Code points and code units

When working with Unicode, there is more than just bytes and characters to deal with. You must also understand something about code points and code units. In Unicode, a code point is a numeric value corresponding to an entry in an encoding table. For example, 0x0061 is the code point for the letter "a". Code points are sometimes combined in order to form one character. The code point for the letter "a" can be combined with 0x0303, the code point corresponding to the tilde to form the character ã. The 0x0303 code point happens to represent a combining diacritical mark, meaning that it is always used to modify a character, never used standalone.

In Unicode, it's not only possible for multiple code points to represent one character, but one code point can represent many characters. If you find that confusing, don't feel bad—we do too.

While a code point represents a specific mapping of a character to a numeric value in an encoding table, a code unit refers to the actual representation of the code point. Take, for example, the Unicode code point 0x0061 representing the letter "a". The UTF-8 representation of that code point uses just one byte: 0x61. That one byte is a code unit. The UTF-16 representation, on the other hand, uses two bytes to represent the code point: 0x0061. Those two bytes together form one code unit. As you can see, the code unit size (i.e., the number of bytes in the code unit) varies depending on which form of Unicode is being used. Sometimes, a code point value is too large for the underlying code unit. In such cases, the code point is represented using two or more code units. For example, the code point 0x1D11E, which represents the musical symbol G clef (), is represented in UTF-16 using two code units: 0xD834 and 0xDD1E. Neither value represents a code point by itself—only together do the two code units represent a code point, and in this case the code point in turn represents a single character.

The distinction between bytes, characters, code points, and code units becomes important when you work with string functions such as LENGTH and INSTR. When you want the length of a string, do you want it in terms of bytes, characters, code points, or code units? Oracle9i supports variations of these functions that allow you to choose the semantics that you wish to use for a given invocation; for example, you can useLENGTHC to look at the length of a string in terms of the number of Unicode characters it holds. Certain Unicode characters can be represented in multiple ways. In UTF-16, the character ã can be represented as the single code point 0x00E3 or as the two code points 0x0061 and 0x0303. The standard LENGTH function will see the two code points as two characters. The LENGTHC function will recognize that 0x0061 followed by 0x0303 represents only a single character.

Unicode has many subtle facets. We've been told there may be unusual cases where a single Unicode character could be interpreted as multiple characters by a person who speaks the language in question. Because of subtle issues like this one, we strongly recommend that you become familiar with the resources at http://unicode.org if you work with Unicode.

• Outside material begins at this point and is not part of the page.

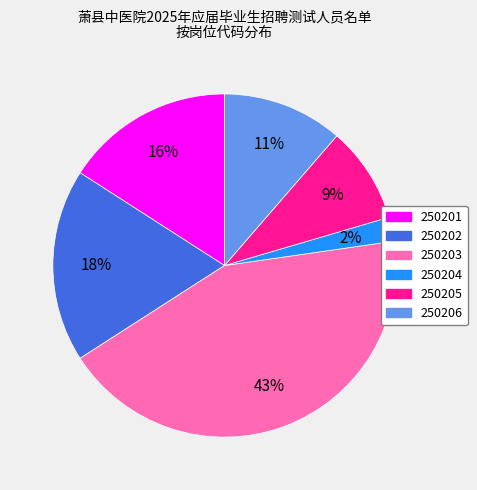

What is the largest slice in the pie chart?

250203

In addition to LENGTH and LENGTHC, you should also considerLENGTH2 and LENGTH4. LENGTH2 counts the number of code units in a string, and LENGTH4 counts the number of code points in a string. This is why it's important to understand the distinction between code units and code points. Other character string functions, such as SUBSTR and INSTR, also have the same variations as LENGTH.

In Oracle's documentation you'll see references to UCS-2 and UCS-4. These acronyms are where the 2 and 4 in LENGTH2 and LENGTH4 come from. Originally defined by an ISO standard that mirrored the Unicode specification, the UCS-2 and UCS-4 acronyms are now obsolete. Whenever you see UCS-2, think code unit. Whenever you see UCS-4, think code point.